É inadmissível e inaceitável que, na democracia portuguesa, tenhamos um deputado como André Ventura e o seu partido, Chega, que, repetidamente, recorrem a discursos de ódio racial, principalmente nas redes sociais. Como cidadã cabo-verdiana e também com nacionalidade portuguesa, residente em Portugal, sinto uma profunda tristeza em saber que vivo num país onde há espaço para um discurso que alimenta o preconceito e a discriminação. Esse tipo de retórica, além de ser um crime contra os valores fundamentais da Constituição da República Portuguesa, representa uma ameaça grave à nossa democracia.
A Constituição portuguesa foi construída sobre os princípios da igualdade, da dignidade e do respeito a todos os cidadãos, sem distinção de raça, religião, ou origem. O que assistimos, no entanto, é a uma constante tentativa de dividir a sociedade, de semear a desconfiança entre os cidadãos e de perpetuar preconceitos históricos. O ódio não pode ser tolerado, muito menos quando se disfarça de liberdade de expressão. Porque o ódio, quando vem de uma figura pública eleita, não é apenas uma opinião – é uma agressão moral que afeta diretamente o dia a dia de muitos cidadãos que têm Portugal como sua casa e se veem constantemente desrespeitados e atacados.
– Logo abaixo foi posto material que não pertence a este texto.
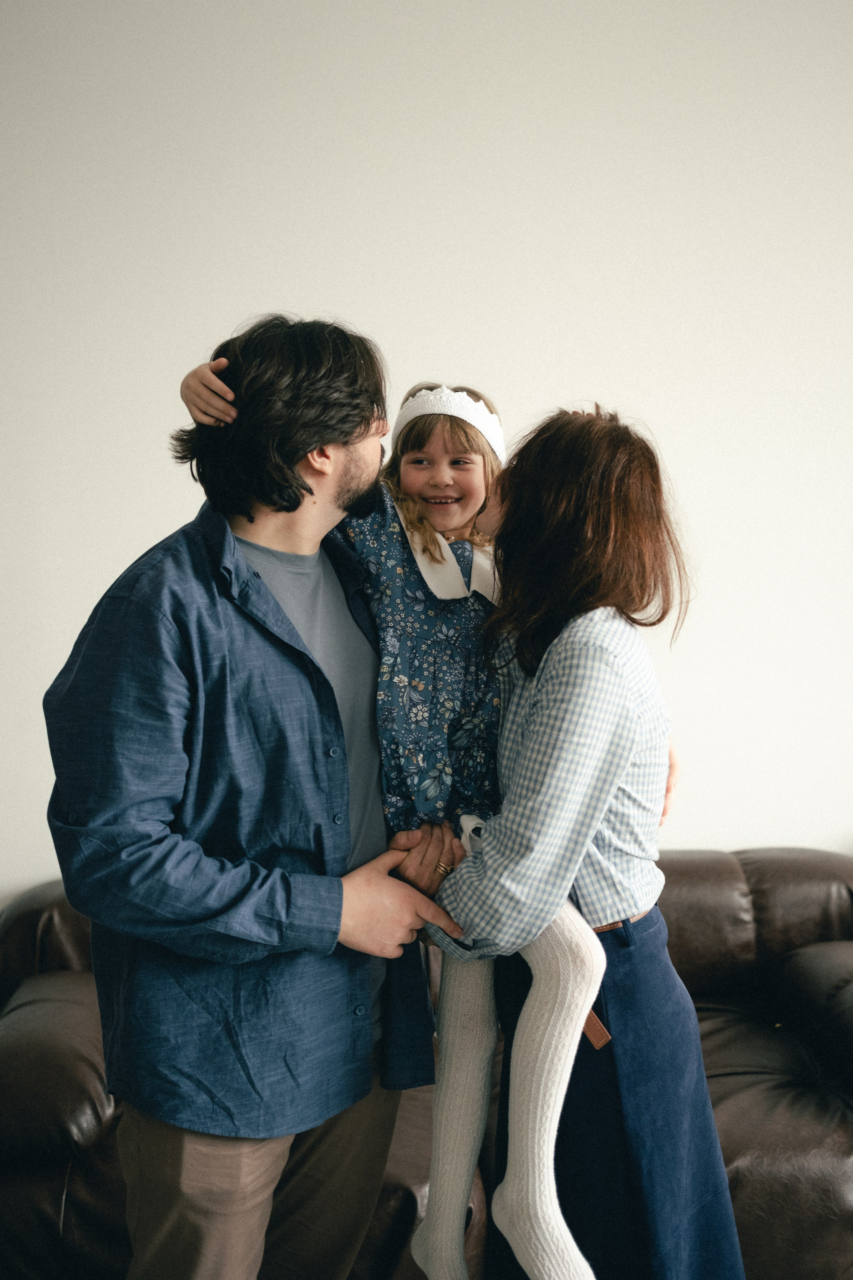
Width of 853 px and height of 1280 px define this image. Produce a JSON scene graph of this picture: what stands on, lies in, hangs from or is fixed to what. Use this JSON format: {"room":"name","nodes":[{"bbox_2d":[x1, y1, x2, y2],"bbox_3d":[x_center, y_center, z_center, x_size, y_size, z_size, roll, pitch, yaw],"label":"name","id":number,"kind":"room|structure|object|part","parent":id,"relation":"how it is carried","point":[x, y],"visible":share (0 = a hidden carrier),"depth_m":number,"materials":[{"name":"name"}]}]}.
{"room":"living room","nodes":[
{"label":"living room","id":0,"kind":"room"},
{"bbox_2d":[0,0,852,901],"bbox_3d":[0.695,-0.360,3.280,8.549,3.288,0.164,0,3,-3],"label":"wall","id":1,"kind":"structure","parent":0,"point":[148,534],"depth_m":3.14,"materials":[{"name":"white paint"}]},
{"label":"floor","id":2,"kind":"structure","parent":0,"visible":0},
{"bbox_2d":[43,313,463,1279],"bbox_3d":[-0.261,0.425,1.988,0.582,1.810,0.637,0,3,-3],"label":"man","id":3,"kind":"object","parent":2,"relation":"on","point":[334,469],"visible":0.98,"depth_m":1.83},
{"bbox_2d":[0,847,852,1279],"bbox_3d":[0.167,0.941,2.734,2.510,0.803,0.987,0,3,-3],"label":"leather sofa","id":4,"kind":"object","parent":2,"relation":"on","point":[26,915],"visible":0.49,"depth_m":2.47,"materials":[{"name":"brown leather"}]},
{"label":"armrest","id":5,"kind":"part","parent":4,"relation":"part of","materials":[{"name":"brown leather"}]},
{"bbox_2d":[412,402,744,1276],"bbox_3d":[0.232,0.477,2.052,0.527,1.641,0.657,0,3,-3],"label":"woman","id":6,"kind":"object","parent":2,"relation":"on","point":[561,504],"visible":0.89,"depth_m":1.89},
{"bbox_2d":[177,339,669,1273],"bbox_3d":[0.015,0.269,1.988,0.711,1.369,0.485,0,3,-3],"label":"child","id":7,"kind":"object","parent":6,"relation":"in","point":[456,517],"visible":0.6,"depth_m":1.89}
]}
Portugal é um país que, historicamente, acolheu povos e culturas diversas, enriquecendo-se com essa diversidade. Eu, como cabo-verdiana e portuguesa, vivo esse valor diariamente. Porém, quando vejo um deputado a desrespeitar a minha identidade e a dos meus semelhantes, sou lembrada de que ainda há um caminho a ser percorrido para que todos os cidadãos sejam verdadeiramente aceites e valorizados, não apenas na teoria, mas na prática.
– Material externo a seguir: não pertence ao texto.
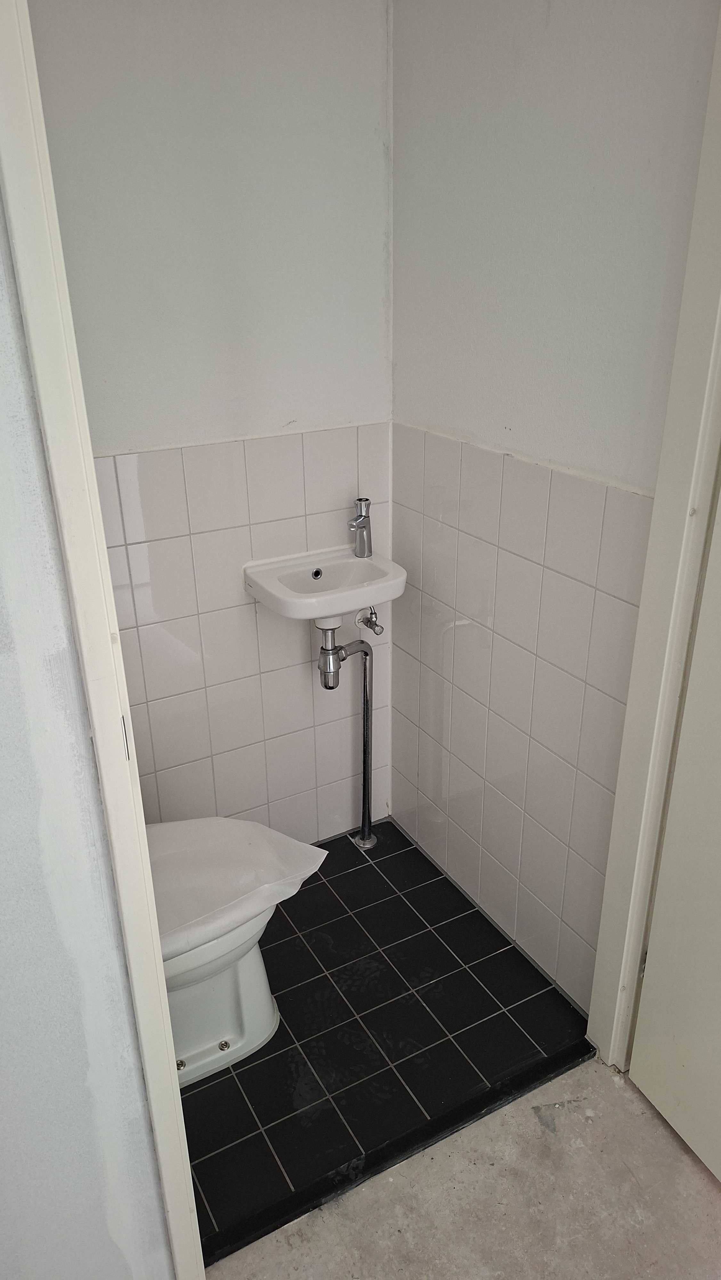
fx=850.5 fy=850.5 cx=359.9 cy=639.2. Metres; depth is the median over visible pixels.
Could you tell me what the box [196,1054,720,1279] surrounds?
concrete floor
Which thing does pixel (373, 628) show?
angle valve
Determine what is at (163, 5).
back wall
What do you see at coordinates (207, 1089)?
tiled floor
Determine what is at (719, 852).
door
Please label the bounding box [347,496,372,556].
faucet
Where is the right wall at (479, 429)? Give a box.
[388,0,718,1013]
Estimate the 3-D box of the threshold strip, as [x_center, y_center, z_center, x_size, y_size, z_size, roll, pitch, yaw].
[0.095,1.045,1.753,0.981,0.025,0.049,-14,28,-26]
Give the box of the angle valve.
[355,606,383,635]
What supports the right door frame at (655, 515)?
attached to the right wall at (479, 429)
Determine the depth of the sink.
2.15 m
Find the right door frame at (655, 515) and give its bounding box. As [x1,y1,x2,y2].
[585,3,719,1072]
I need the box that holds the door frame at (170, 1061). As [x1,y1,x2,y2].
[0,0,205,1279]
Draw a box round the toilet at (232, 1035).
[147,819,328,1087]
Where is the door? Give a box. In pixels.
[629,471,720,1182]
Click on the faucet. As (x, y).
(364, 517)
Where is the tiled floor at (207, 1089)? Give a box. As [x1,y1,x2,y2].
[174,817,598,1263]
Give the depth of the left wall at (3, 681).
1.11 m
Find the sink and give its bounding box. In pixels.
[241,544,405,619]
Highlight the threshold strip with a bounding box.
[195,1036,593,1272]
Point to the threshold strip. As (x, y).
(337, 1188)
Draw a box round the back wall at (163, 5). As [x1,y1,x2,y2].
[24,0,397,844]
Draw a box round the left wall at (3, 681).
[0,183,175,1276]
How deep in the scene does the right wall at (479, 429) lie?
1.77 m
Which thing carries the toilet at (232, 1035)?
on the tiled floor at (207, 1089)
A democracia que defendemos precisa ser um ambiente onde todos se sintam seguros, onde a diversidade seja respeitada, e onde o discurso de ódio seja veementemente repudiado.
Como cidadãos, é nosso dever não nos calarmos perante a promoção do ódio. Precisamos deixar claro que Portugal deve caminhar rumo à inclusão, ao respeito e à justiça para todos. Não podemos permitir que discursos irresponsáveis e desumanos sejam normalizados, nem que figuras públicas eleitas perpetuem a divisão entre portugueses. A voz da igualdade e da união deve sempre prevalecer.
A sua postura enquanto membro de um Parlamento que representa o seu povo não é de defesa de valores nacionais, mas sim de demonstração de ignorância e falta de humanidade, e pergunto, como é possível a democracia portuguesa dar lugar a um deputado que deixa claro o seu posicionamento racista e xenófobo e é aplaudido por outros deputados na Assembleia da República?
Neste contexto, também peço que as autoridades cabo-verdianas intervenham de forma firme e clara. O combate ao racismo e ao ódio é uma causa que ultrapassa fronteiras e exige solidariedade entre nações que se comprometem com os valores democráticos. Cabo Verde e Portugal têm uma ligação histórica e cultural profunda e o respeito entre os seus povos deve ser defendido. Que as autoridades cabo-verdianas reforcem, ao lado de Portugal, a importância de uma democracia inclusiva, onde o ódio e a discriminação não encontram espaço.